→ **DOCUMENTO DI PARTENZA**:
Ormai va di moda nei piani alti fare le cose pian pianino in modo che nessuno noti nulla e poi presentare e noi altri il conto  :Rolling Eyes: 

----------

## bld

 *knefas wrote:*   

> Non vedo assolutamente nulla di male nel prender dei soldi per le cose che sai fare meglio...  
> 
> (come disse quel tale alla sua ragazza scoprendo che faceva la prostituta)

 

squalida come cosa pero  :Razz:  carino come quote  :Very Happy: 

----------

## .:deadhead:.

mah, imho m$ è talmente grossa che ci sono spazi di vivibilità. Basta pensare che alcuni reparti della M$ usano mac [il tipo che aveva fotografato l'arrivo dei pullet con i G5 era stato licenziato in tronco, ma questa è un'altra storia], che m$ cmq ha tra i suoi prodotti Unix Services 4 win che è gratis [mi sembra], che al tavolo del w3c c'è anche M$ [anche se poi gli injegner scrivono codice standard alla pene di segugio].

M$ è talmente grande che non hanno il controllo di tutto e IMHO c'è qualcuno che da dentro prova a cambiare le cose. 

Certo, avrei di gran lunga preferito vederlo lavorare presso $azienda che ha finanziato e sborsato soldi a favore del pingue pinguino, chessò HP, passi anche IBM, a no, ci lavorava prima in IBM  :Wink: 

----------

## Sparker

 *.:deadhead:. wrote:*   

>  che al tavolo del w3c c'è anche M$ [anche se poi gli injegner scrivono codice standard alla pene di segugio]

 

Infatti M$ ha lasciato il w3c da più o meno un anno

EDIT:

avevo letto questa notizia, ma ho controllato ora e nell'elenco dei membri compare ancora.

→ **ELENCO ATTIVITÀ**:
A) Elenca, per favore, ogni riga delle voci che contiene la parola "botón", riportandola per intero.
B) Prosegui la discussione del forum su Microsoft a partire dall'ultimo messaggio.

→ **Dati raccolti**:
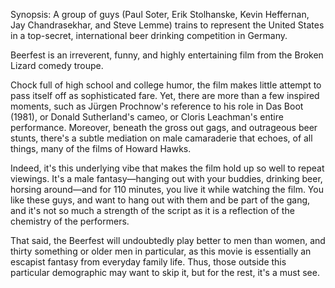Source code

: Synopsis: A group of guys (Paul Soter, Erik Stolhanske, Kevin Heffernan, Jay Chandrasekhar, and Steve Lemme) trains to represent the United States in a top-secret, international beer drinking competition in Germany.

Beerfest is an irreverent, funny, and highly entertaining film from the Broken Lizard comedy troupe.

Chock full of high school and college humor, the film makes little attempt to pass itself off as sophisticated fare. Yet, there are more than a few inspired moments, such as Jürgen Prochnow's reference to his role in Das Boot (1981), or Donald Sutherland's cameo, or Cloris Leachman's entire performance. Moreover, beneath the gross out gags, and outrageous beer stunts, there's a subtle mediation on male camaraderie that echoes, of all things, many of the films of Howard Hawks. 

Indeed, it's this underlying vibe that makes the film hold up so well to repeat viewings. It's a male fantasy—hanging out with your buddies, drinking beer, horsing around—and for 110 minutes, you live it while watching the film. You like these guys, and want to hang out with them and be part of the gang, and it's not so much a strength of the script as it is a reflection of the chemistry of the performers.

That said, the Beerfest will undoubtedly play better to men than women, and thirty something or older men in particular, as this movie is essentially an escapist fantasy from everyday family life. Thus, those outside this particular demographic may want to skip it, but for the rest, it's a must see.
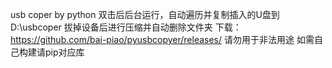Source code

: usb coper by python
双击后后台运行，自动遍历并复制插入的U盘到D:\\usbcoper
拔掉设备后进行压缩并自动删除文件夹
下载：https://github.com/bai-piao/pyusbcopyer/releases/
请勿用于非法用途
如需自己构建请pip对应库
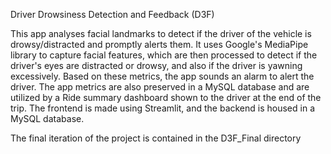 Driver Drowsiness Detection and Feedback (D3F)

This app analyses facial landmarks to detect if the driver of the vehicle is drowsy/distracted and promptly alerts them. It uses Google's MediaPipe library to capture facial features, which are then processed to detect if the driver's eyes are distracted or drowsy, and also if the driver is yawning excessively. Based on these metrics, the app sounds an alarm to alert the driver. The app metrics are also preserved in a MySQL database and are utilized by a Ride summary dashboard shown to the driver at the end of the trip. The frontend is made using Streamlit, and the backend is housed in a MySQL database. 

The final iteration of the project is contained in the D3F_Final directory
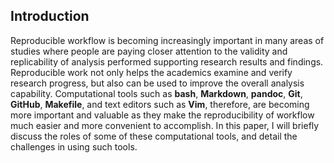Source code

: ## Introduction

Reproducible workflow is becoming increasingly important in many areas of studies where people are paying closer attention to the validity and replicability of analysis performed supporting research results and findings. Reproducible work not only helps the academics examine and verify research progress, but also can be used to improve the overall analysis capability. Computational tools such as **bash**, **Markdown**, **pandoc**, **Git**, **GitHub**, **Makefile**, and text editors such as **Vim**, therefore, are becoming more important and valuable as they make the reproducibility of workflow much easier and more convenient to accomplish. In this paper, I will briefly discuss the roles of some of these computational tools, and detail the challenges in using such tools.
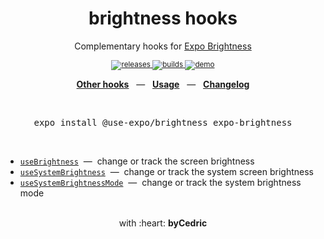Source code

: <div align="center">
    <h1>brightness hooks</h1>
    <p>Complementary hooks for <a href="https://docs.expo.io/versions/latest/sdk/brightness/">Expo Brightness</a></p>
    <sup>
        <a href="https://github.com/bycedric/use-expo/releases">
            <img src="https://img.shields.io/github/release/byCedric/use-expo/all.svg?style=flat-square" alt="releases" />
        </a>
        <a href="https://github.com/bycedric/use-expo/actions">
            <img src="https://img.shields.io/github/workflow/status/byCedric/use-expo/Packages/master.svg?style=flat-square" alt="builds" />
        </a>
        <a href="https://exp.host/@bycedric/use-expo">
            <img src="https://img.shields.io/badge/demo-expo.io-lightgrey.svg?style=flat-square" alt="demo" />
        </a>
    </sup>
    <br />
    <p align="center">
        <a href="https://github.com/byCedric/use-expo#readme"><b>Other hooks</b></a>
        &nbsp;&nbsp;&mdash;&nbsp;&nbsp;
        <a href="https://github.com/byCedric/use-expo#usage"><b>Usage</b></a>
        &nbsp;&nbsp;&mdash;&nbsp;&nbsp;
        <a href="https://github.com/byCedric/use-expo/blob/master/CHANGELOG.md"><b>Changelog</b></a>
    </p>
    <br />
    <pre>expo install @use-expo/brightness expo-brightness</pre>
    <br />
</div>

- [`useBrightness`](./docs/use-brightness.md) &nbsp;&mdash;&nbsp; change or track the screen brightness
- [`useSystemBrightness`](./docs/use-system-brightness.md) &nbsp;&mdash;&nbsp; change or track the system screen brightness
- [`useSystemBrightnessMode`](./docs/use-system-brightness-mode.md) &nbsp;&mdash;&nbsp; change or track the system brightness mode

<div align="center">
    <br />
    with :heart: <strong>byCedric</strong>
    <br />
</div>
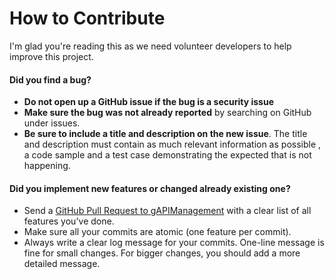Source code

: 
# How to Contribute

I'm glad you're reading this as we need volunteer developers to help improve this project.

#### Did you find a bug?

* **Do not open up a GitHub issue if the bug is a security issue**
* **Make sure the bug was not already reported** by searching on GitHub under issues.
* **Be sure to include a title and description on the new issue**. The title and description must contain as much relevant information as possible , a code sample and a test case demonstrating the expected that is not happening. 

#### Did you implement new features or changed already existing one?

* Send a [GitHub Pull Request to gAPIManagement](https://github.com/Glintt/gAPIManagement/compare) with a clear list of all features you've done.
* Make sure all your commits are atomic (one feature per commit).
* Always write a clear log message for your commits. One-line message is fine for small changes. For bigger changes, you should add a more detailed message.


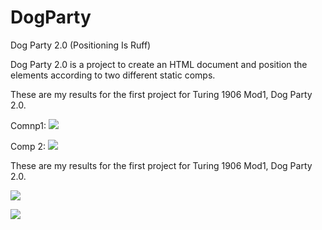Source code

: # DogParty
Dog Party 2.0 (Positioning Is Ruff)


Dog Party 2.0 is a project to create an HTML document and position the elements according to two different static comps.

These are my results for the first project for Turing 1906 Mod1, Dog Party 2.0.  

Comnp1:
![](http://frontend.turing.io/assets/images/projects/zen-garden/zen-garden-01.jpg)

Comp 2:
![](http://frontend.turing.io/assets/images/projects/zen-garden/zen-garden-02.jpg)


These are my results for the first project for Turing 1906 Mod1, Dog Party 2.0.  

![](https://github.com/KVeitch/DogParty/blob/master/index-with-styles1.png)

![](https://github.com/KVeitch/DogParty/blob/master/index-with-styles2.png)

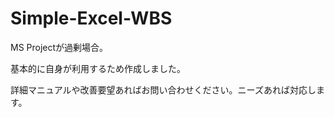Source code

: 
# Simple-Excel-WBS

MS Projectが過剰場合。

基本的に自身が利用するため作成しました。

詳細マニュアルや改善要望あればお問い合わせください。ニーズあれば対応します。
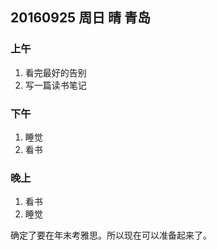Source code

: ## 20160925  周日  晴 青岛

### 上午

1. 看完最好的告别
2. 写一篇读书笔记

### 下午

1. 睡觉
2. 看书

### 晚上

1. 看书
2. 睡觉


确定了要在年末考雅思。所以现在可以准备起来了。 

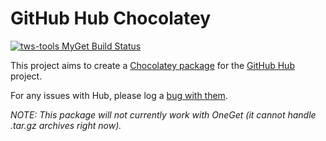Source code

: # GitHub Hub Chocolatey
[![tws-tools MyGet Build Status](https://www.myget.org/BuildSource/Badge/tws-tools?identifier=dc971930-d265-4341-847a-7b67e254334b)](https://www.myget.org/)

This project aims to create a [Chocolatey package](https://chocolatey.org/packages/github-hub) for the [GitHub Hub](https://github.com/github/hub) project.

For any issues with Hub, please log a [bug with them](https://github.com/github/hub/issues).

*NOTE: This package will not currently work with OneGet (it cannot handle .tar.gz archives right now).*
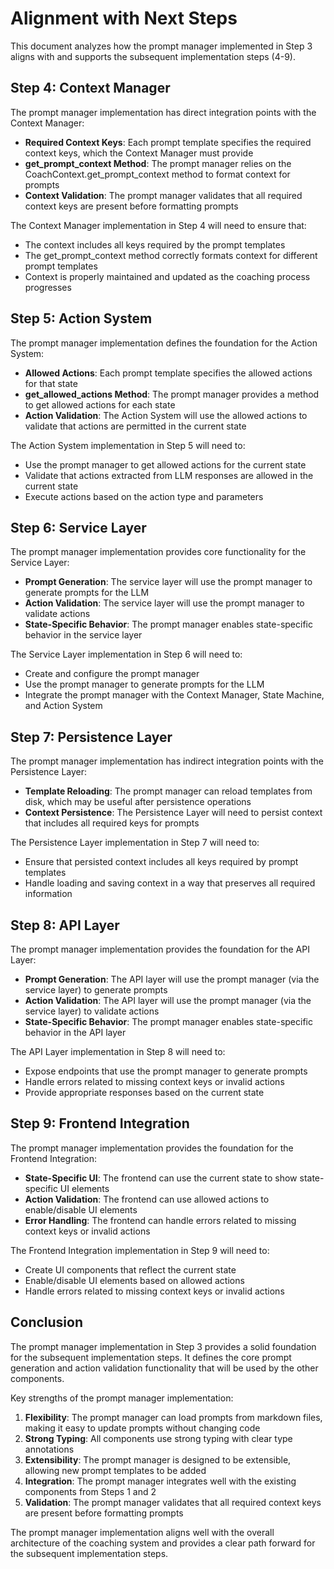 # Alignment with Next Steps

This document analyzes how the prompt manager implemented in Step 3 aligns with and supports the subsequent implementation steps (4-9).

## Step 4: Context Manager

The prompt manager implementation has direct integration points with the Context Manager:

- **Required Context Keys**: Each prompt template specifies the required context keys, which the Context Manager must provide
- **get_prompt_context Method**: The prompt manager relies on the CoachContext.get_prompt_context method to format context for prompts
- **Context Validation**: The prompt manager validates that all required context keys are present before formatting prompts

The Context Manager implementation in Step 4 will need to ensure that:
- The context includes all keys required by the prompt templates
- The get_prompt_context method correctly formats context for different prompt templates
- Context is properly maintained and updated as the coaching process progresses

## Step 5: Action System

The prompt manager implementation defines the foundation for the Action System:

- **Allowed Actions**: Each prompt template specifies the allowed actions for that state
- **get_allowed_actions Method**: The prompt manager provides a method to get allowed actions for each state
- **Action Validation**: The Action System will use the allowed actions to validate that actions are permitted in the current state

The Action System implementation in Step 5 will need to:
- Use the prompt manager to get allowed actions for the current state
- Validate that actions extracted from LLM responses are allowed in the current state
- Execute actions based on the action type and parameters

## Step 6: Service Layer

The prompt manager implementation provides core functionality for the Service Layer:

- **Prompt Generation**: The service layer will use the prompt manager to generate prompts for the LLM
- **Action Validation**: The service layer will use the prompt manager to validate actions
- **State-Specific Behavior**: The prompt manager enables state-specific behavior in the service layer

The Service Layer implementation in Step 6 will need to:
- Create and configure the prompt manager
- Use the prompt manager to generate prompts for the LLM
- Integrate the prompt manager with the Context Manager, State Machine, and Action System

## Step 7: Persistence Layer

The prompt manager implementation has indirect integration points with the Persistence Layer:

- **Template Reloading**: The prompt manager can reload templates from disk, which may be useful after persistence operations
- **Context Persistence**: The Persistence Layer will need to persist context that includes all required keys for prompts

The Persistence Layer implementation in Step 7 will need to:
- Ensure that persisted context includes all keys required by prompt templates
- Handle loading and saving context in a way that preserves all required information

## Step 8: API Layer

The prompt manager implementation provides the foundation for the API Layer:

- **Prompt Generation**: The API layer will use the prompt manager (via the service layer) to generate prompts
- **Action Validation**: The API layer will use the prompt manager (via the service layer) to validate actions
- **State-Specific Behavior**: The prompt manager enables state-specific behavior in the API layer

The API Layer implementation in Step 8 will need to:
- Expose endpoints that use the prompt manager to generate prompts
- Handle errors related to missing context keys or invalid actions
- Provide appropriate responses based on the current state

## Step 9: Frontend Integration

The prompt manager implementation provides the foundation for the Frontend Integration:

- **State-Specific UI**: The frontend can use the current state to show state-specific UI elements
- **Action Validation**: The frontend can use allowed actions to enable/disable UI elements
- **Error Handling**: The frontend can handle errors related to missing context keys or invalid actions

The Frontend Integration implementation in Step 9 will need to:
- Create UI components that reflect the current state
- Enable/disable UI elements based on allowed actions
- Handle errors related to missing context keys or invalid actions

## Conclusion

The prompt manager implementation in Step 3 provides a solid foundation for the subsequent implementation steps. It defines the core prompt generation and action validation functionality that will be used by the other components.

Key strengths of the prompt manager implementation:

1. **Flexibility**: The prompt manager can load prompts from markdown files, making it easy to update prompts without changing code
2. **Strong Typing**: All components use strong typing with clear type annotations
3. **Extensibility**: The prompt manager is designed to be extensible, allowing new prompt templates to be added
4. **Integration**: The prompt manager integrates well with the existing components from Steps 1 and 2
5. **Validation**: The prompt manager validates that all required context keys are present before formatting prompts

The prompt manager implementation aligns well with the overall architecture of the coaching system and provides a clear path forward for the subsequent implementation steps.
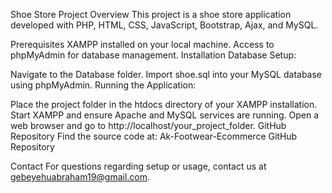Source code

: Shoe Store Project
Overview
This project is a shoe store application developed with PHP, HTML, CSS, JavaScript, Bootstrap, Ajax, and MySQL.

Prerequisites
XAMPP installed on your local machine.
Access to phpMyAdmin for database management.
Installation
Database Setup:

Navigate to the Database folder.
Import shoe.sql into your MySQL database using phpMyAdmin.
Running the Application:

Place the project folder in the htdocs directory of your XAMPP installation.
Start XAMPP and ensure Apache and MySQL services are running.
Open a web browser and go to http://localhost/your_project_folder.
GitHub Repository
Find the source code at: Ak-Footwear-Ecommerce GitHub Repository

Contact
For questions regarding setup or usage, contact us at gebeyehuabraham19@gmail.com.


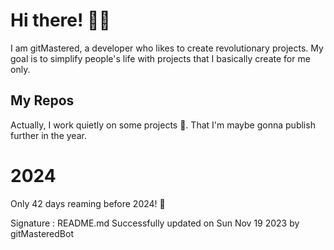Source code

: 
# Hi there! 🙋‍♂️
I am gitMastered, a developer who likes to create revolutionary projects.
My goal is to simplify people's life with projects that I basically create for me only.

## My Repos
Actually, I work quietly on some projects 👀. That I'm maybe gonna publish further in the year.

# 2024
Only 42 days reaming before 2024! 🙌

Signature : README.md Successfully updated on Sun Nov 19 2023 by gitMasteredBot

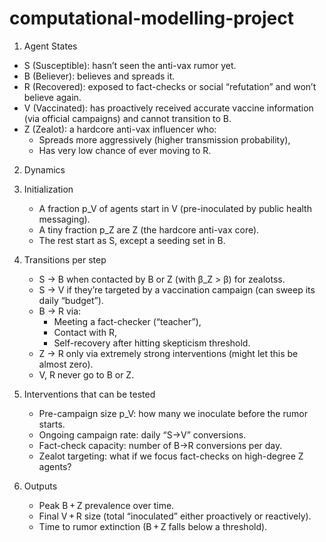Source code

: # computational-modelling-project

1. Agent States

- S (Susceptible): hasn’t seen the anti-vax rumor yet.
- B (Believer): believes and spreads it.
- R (Recovered): exposed to fact-checks or social “refutation” and won’t believe again.
- V (Vaccinated): has proactively received accurate vaccine information (via official campaigns) and cannot transition to B.
- Z (Zealot): a hardcore anti-vax influencer who:
  - Spreads more aggressively (higher transmission probability),
  - Has very low chance of ever moving to R.

2. Dynamics

1. Initialization
   - A fraction p_V of agents start in V (pre-inoculated by public health messaging).
   - A tiny fraction p_Z are Z (the hardcore anti-vax core).
   - The rest start as S, except a seeding set in B.

2. Transitions per step
   - S → B when contacted by B or Z (with β_Z > β) for zealotss.
   - S → V if they’re targeted by a vaccination campaign (can sweep its daily “budget”).
   - B → R via:
     - Meeting a fact-checker (“teacher”),
     - Contact with R,
     - Self-recovery after hitting skepticism threshold.
   - Z → R only via extremely strong interventions (might let this be almost zero).
   - V, R never go to B or Z.

3. Interventions that can be tested
   - Pre-campaign size p_V: how many we inoculate before the rumor starts.
   - Ongoing campaign rate: daily “S→V” conversions.
   - Fact-check capacity: number of B→R conversions per day.
   - Zealot targeting: what if we focus fact-checks on high-degree Z agents?

4. Outputs
   - Peak B + Z prevalence over time.
   - Final V + R size (total “inoculated” either proactively or reactively).
   - Time to rumor extinction (B + Z falls below a threshold).

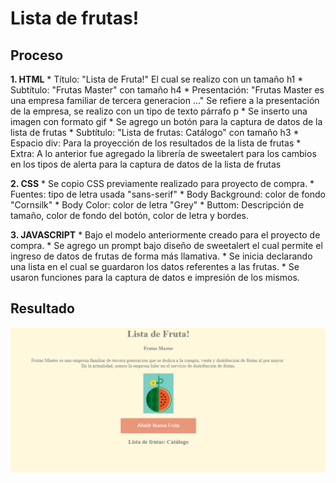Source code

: # Lista de frutas!
 
## Proceso

 **1. HTML**
	* Título: "Lista de Fruta!"  El cual se realizo con un tamaño h1
	* Subtítulo: "Frutas Master"  con tamaño h4
	* Presentación: "Frutas Master es una empresa familiar de tercera generacion ..." 
	  Se refiere a la presentación de la empresa, se realizo con un tipo de texto párrafo p
	* Se inserto una imagen con formato gif
	* Se agrego un botón para la captura de datos de la lista de frutas
	* Subtítulo: "Lista de frutas: Catálogo" con tamaño h3
	* Espacio div: Para la proyección de los resultados de la lista de frutas
	* Extra: A lo anterior fue agregado la librería de sweetalert para los cambios en los tipos de alerta
	  para la captura de datos de la lista de frutas


**2. CSS**
	* Se copio CSS previamente realizado para proyecto de compra.
	* Fuentes: tipo de letra usada "sans-serif"
	* Body Background: color de fondo "Cornsilk"
	* Body Color: color de letra "Grey"
	* Buttom: Descripción de tamaño, color de fondo del botón, color de letra y bordes.


**3. JAVASCRIPT**
	* Bajo el modelo anteriormente creado para el proyecto de compra.
	* Se agrego un prompt bajo diseño de sweetalert el cual permite el ingreso de datos de frutas de forma más llamativa.
	* Se inicia declarando una lista en el cual se guardaron los datos referentes a las frutas.
	* Se usaron funciones para la captura de datos e impresión de los mismos.

## Resultado
![Alt-Text](capture.png)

→ **RISULTATI ATTESI**:
A)
	* Se agrego un botón para la captura de datos de la lista de frutas
	* Buttom: Descripción de tamaño, color de fondo del botón, color de letra y bordes.

B)
Boh, forse ero ubriaco

EDIT2:

non ero (completamente) ubriaco: ha lasciato il gruppo di lavoro sui web services

http://news.com.com/2100-1008-993949.html?tag=fd_lede1_hed

----------

## neryo

Concordo con quelli che sostengono che ha fatto bene a fare le sue scelte...  :Rolling Eyes: 

tanto il fondatore se ne andato ma i developers di gentoo sono rimasti.. sono quelli che fanno la differenza.  :Wink: 

----------

## randomaze

Una precisazione:

 *grentis wrote:*   

> Si, ma se davvero hai un debito di 20mila euro e una famiglia da mantenere credo che dove ti offrano di più in termini economici sia la scelta "obbligata"

 

Se la tua fonte é il mio post va precisato che mi riferivo a un'anno fa. Per quello che si sa in questo momento drobbins può essere miliardario o anche a dormire sotto un ponte.  :Wink: 

 *emix wrote:*   

> Prima di tutto non sappiamo cosa effettivamente vada a fare alla Microsoft.

 

Quoto.

 *Lestaat wrote:*   

> Non avrei nulla da ridire se chiunque di voi o delle migliaia di sviluppatori anche molto ma molto in gamba che girano attorno al mondo open source andasse a lavorare alla M$ ma qui stiamo parlando di un grandissimo developer...

 

A parte che si può discutere sull'essere un grandissimo developer piuttosto che avere la giusta intuizione al momento giusto. drobbins ha fatto tantissimo per gentoo ma non dimentichiamo che non lo ha fatto da solo.

 *Quote:*   

> Sun, Jobs, o ancora IBM (dove collaborava anche prima) non credo farebbero grandi problemi per assumere un personaggio del genere, quindi perchè M$?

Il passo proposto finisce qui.